CarolinaGuitarman: "Why did Darwin mention Locke in connection with metaphysics? What does Locke have to do with metaphysics? :)"
Ahhhhh ... probably because he knew that metaphysics was one of Locke's main interests. Duh:
My family is littered with MDs who don't like the AMA...which is irrelevant to the point I made.
Try re-reading for content.
Indeed? I had to look it up...
Social impairments
2.2 Narrow, intense interests
--WOW, that's really on the money! That probably covers single-issue FR posters.
2.3 Speech and language peculiarities--sneering condescension?
You like the support of an org that basically has no support, I guess is the point you wanted to make?
Scientific organizations from various fields are beginning to enter the debate against ID. ID is living on borrowed time as an academic alternative to evolutionary theory. Those trained in scientific matters will inevitable win debates involving science. The inmates cannot be allowed to run the asylum.
Pot, meet kettle. Nice jab, but not an answer.
Read something a little more discursive on the subject.
Nope.
Try again if you like.
uh, yeah. I don't understand how it answered the question.

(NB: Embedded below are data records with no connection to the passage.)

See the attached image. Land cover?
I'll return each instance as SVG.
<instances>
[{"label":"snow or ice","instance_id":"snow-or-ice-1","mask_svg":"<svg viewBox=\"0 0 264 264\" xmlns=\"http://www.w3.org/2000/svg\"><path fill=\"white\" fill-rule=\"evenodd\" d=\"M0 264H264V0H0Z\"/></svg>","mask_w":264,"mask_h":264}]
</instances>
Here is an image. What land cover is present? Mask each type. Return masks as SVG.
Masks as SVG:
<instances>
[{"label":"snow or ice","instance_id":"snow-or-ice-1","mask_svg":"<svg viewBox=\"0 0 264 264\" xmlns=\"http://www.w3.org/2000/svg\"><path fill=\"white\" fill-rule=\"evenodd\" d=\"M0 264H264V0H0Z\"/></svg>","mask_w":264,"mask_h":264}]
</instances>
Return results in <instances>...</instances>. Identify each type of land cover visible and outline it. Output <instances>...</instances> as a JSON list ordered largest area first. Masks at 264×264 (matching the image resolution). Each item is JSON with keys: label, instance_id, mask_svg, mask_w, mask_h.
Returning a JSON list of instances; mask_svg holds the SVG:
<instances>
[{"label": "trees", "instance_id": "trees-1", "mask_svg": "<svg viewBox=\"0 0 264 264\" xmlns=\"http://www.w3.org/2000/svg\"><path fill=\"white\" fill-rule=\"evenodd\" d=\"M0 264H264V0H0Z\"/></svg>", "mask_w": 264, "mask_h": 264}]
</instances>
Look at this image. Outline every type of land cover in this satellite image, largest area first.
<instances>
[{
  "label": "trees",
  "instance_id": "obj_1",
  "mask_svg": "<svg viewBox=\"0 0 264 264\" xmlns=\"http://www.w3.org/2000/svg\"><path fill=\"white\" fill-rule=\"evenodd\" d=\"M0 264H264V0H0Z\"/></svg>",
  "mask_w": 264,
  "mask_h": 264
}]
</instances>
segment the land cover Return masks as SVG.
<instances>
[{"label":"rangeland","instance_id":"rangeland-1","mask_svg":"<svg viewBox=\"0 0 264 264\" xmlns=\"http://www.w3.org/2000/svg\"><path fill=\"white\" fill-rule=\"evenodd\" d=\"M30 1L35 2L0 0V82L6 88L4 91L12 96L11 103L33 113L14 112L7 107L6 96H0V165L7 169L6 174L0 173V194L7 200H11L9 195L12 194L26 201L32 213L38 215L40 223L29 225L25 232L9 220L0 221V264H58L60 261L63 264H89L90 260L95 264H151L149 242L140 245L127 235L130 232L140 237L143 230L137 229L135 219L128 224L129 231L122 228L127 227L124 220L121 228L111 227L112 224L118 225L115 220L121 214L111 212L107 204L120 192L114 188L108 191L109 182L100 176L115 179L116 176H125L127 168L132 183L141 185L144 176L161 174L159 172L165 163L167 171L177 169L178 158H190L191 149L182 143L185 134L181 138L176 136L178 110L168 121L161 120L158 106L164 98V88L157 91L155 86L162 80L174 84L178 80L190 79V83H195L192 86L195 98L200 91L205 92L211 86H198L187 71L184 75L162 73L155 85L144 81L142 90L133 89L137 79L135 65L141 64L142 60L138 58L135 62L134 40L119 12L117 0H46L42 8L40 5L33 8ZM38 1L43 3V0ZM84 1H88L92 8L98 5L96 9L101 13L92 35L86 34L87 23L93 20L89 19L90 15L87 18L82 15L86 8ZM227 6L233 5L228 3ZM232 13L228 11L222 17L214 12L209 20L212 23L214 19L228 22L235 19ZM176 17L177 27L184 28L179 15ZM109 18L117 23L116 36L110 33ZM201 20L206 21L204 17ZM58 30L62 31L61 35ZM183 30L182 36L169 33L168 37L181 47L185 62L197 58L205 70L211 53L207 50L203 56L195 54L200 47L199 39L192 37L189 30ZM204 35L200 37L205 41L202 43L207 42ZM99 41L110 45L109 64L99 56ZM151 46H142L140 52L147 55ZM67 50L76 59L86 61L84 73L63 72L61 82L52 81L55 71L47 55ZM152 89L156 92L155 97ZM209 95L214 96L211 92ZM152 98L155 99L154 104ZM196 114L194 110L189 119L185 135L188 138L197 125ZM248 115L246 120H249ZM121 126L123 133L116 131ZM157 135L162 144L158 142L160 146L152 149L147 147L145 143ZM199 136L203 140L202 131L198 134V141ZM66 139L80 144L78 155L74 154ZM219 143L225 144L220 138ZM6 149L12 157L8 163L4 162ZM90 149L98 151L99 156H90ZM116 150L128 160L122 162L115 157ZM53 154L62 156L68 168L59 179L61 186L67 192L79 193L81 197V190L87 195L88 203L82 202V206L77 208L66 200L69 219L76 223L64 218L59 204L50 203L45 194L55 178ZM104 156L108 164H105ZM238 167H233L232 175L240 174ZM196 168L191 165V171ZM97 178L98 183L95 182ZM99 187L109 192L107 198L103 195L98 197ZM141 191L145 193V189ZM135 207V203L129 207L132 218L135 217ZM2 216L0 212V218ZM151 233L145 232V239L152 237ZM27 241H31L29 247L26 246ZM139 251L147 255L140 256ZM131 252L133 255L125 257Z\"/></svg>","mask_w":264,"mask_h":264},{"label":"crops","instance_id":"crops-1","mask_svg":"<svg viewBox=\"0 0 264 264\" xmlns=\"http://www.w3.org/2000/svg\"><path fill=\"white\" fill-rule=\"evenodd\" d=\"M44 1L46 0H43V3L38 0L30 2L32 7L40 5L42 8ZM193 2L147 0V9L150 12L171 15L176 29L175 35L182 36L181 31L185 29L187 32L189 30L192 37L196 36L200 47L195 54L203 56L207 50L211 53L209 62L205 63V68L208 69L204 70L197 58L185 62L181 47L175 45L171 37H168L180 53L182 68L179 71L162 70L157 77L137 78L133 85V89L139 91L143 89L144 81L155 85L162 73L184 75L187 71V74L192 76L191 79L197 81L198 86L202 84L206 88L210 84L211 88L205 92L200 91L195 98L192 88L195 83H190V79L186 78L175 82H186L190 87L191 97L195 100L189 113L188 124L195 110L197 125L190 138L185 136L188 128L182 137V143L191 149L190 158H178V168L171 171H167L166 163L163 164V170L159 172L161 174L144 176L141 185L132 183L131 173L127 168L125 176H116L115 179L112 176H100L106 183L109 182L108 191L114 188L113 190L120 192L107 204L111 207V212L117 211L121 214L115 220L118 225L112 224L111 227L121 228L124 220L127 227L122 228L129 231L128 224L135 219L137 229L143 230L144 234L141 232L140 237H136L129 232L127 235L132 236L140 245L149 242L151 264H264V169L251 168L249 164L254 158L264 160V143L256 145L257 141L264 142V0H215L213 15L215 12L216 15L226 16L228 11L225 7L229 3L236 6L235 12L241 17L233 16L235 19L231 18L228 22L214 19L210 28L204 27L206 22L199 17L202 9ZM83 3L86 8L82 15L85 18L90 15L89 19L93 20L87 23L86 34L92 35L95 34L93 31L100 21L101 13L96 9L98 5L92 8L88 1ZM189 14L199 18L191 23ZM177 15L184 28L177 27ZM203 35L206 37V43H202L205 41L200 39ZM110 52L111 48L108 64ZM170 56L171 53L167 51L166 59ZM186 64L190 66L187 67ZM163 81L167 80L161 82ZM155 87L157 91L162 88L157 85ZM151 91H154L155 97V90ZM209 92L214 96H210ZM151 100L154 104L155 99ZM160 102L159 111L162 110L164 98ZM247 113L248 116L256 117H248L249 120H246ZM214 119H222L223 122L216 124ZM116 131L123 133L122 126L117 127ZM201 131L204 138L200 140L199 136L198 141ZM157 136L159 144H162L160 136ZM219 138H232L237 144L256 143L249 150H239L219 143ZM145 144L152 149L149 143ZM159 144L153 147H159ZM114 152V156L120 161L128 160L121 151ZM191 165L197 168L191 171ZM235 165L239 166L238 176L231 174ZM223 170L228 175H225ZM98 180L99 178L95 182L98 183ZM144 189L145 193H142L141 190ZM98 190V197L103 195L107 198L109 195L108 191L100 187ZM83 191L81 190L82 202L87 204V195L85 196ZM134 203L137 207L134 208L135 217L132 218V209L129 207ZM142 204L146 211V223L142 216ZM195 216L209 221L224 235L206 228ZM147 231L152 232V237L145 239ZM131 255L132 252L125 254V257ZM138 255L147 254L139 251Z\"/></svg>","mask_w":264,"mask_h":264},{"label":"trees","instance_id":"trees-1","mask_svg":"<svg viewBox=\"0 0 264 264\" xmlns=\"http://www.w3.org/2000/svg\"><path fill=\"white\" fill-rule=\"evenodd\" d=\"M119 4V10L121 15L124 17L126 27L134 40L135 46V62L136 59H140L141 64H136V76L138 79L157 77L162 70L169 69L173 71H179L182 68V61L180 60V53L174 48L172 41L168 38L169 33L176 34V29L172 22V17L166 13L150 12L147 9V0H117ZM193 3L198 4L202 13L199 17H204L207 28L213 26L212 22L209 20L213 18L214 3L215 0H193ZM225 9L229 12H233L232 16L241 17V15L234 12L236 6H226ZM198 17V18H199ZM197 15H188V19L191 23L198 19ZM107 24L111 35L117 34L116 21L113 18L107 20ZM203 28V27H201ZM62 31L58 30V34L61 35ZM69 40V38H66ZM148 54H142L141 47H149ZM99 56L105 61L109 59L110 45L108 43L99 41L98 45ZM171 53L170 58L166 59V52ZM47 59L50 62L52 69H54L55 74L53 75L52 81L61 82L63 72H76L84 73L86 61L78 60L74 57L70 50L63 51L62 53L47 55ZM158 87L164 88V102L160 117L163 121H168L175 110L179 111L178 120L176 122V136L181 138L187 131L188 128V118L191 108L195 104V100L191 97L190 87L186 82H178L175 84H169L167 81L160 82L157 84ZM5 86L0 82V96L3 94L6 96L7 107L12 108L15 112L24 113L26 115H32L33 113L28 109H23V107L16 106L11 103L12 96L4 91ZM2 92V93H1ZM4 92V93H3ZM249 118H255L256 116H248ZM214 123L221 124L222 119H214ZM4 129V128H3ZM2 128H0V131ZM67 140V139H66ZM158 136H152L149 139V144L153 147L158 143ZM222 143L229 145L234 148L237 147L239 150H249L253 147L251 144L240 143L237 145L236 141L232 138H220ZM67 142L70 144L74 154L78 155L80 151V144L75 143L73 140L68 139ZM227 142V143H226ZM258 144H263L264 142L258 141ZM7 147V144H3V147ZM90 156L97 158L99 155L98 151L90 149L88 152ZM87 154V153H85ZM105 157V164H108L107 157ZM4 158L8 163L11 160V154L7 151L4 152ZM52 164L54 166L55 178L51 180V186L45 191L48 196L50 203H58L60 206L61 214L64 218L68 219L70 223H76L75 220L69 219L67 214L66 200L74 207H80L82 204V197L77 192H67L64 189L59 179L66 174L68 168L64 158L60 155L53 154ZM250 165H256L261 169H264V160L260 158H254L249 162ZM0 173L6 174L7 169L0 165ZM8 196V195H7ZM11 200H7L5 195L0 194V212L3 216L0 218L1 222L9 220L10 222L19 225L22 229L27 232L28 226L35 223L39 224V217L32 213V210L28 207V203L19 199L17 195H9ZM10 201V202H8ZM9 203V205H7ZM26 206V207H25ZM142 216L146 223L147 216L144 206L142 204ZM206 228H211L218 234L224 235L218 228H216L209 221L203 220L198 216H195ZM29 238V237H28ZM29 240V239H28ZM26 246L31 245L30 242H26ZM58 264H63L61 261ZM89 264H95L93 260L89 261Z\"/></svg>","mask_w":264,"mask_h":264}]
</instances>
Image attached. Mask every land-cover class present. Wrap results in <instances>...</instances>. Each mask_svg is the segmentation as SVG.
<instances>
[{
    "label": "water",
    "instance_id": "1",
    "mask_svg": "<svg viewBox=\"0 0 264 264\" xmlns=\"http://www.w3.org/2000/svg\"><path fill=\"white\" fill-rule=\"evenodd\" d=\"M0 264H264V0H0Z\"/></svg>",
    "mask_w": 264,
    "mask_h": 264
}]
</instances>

Spoken like one who either didn't comprehend the implications in "the answer", or is deliberately playing dumb.
Still playing stupid? Here's the quote from the other thread:
"Do you now realize that it does not necessarily have anything to do with the supernatural?"
Matchett-PI: "That depends upon which "scientist" you talk to, now doesn't it. LOL"
You missed the succeeding sentence in your quote.
These must be considered separate to the scientific theory, and are often in contradiction to the actual scientific models. Taken from the same quote of John Wilkins as above
Rather changes the meaning of your quote.
It's unethical to change the meaning of a quote. How many others of your quotes are similarly presented as disingenuously?
" Still playing stupid? "
No, that's your gig, and you're doing a fine job of it!
Now, in what way is Darwin challenging Locke's metaphysics? :)
What is the relevance of the quote you keep posting from Darwin?
I hope you're right. What worries me is that the alienation of the GOP from science will entail the long-term ascendancy of leftism in this country, with all that that entails.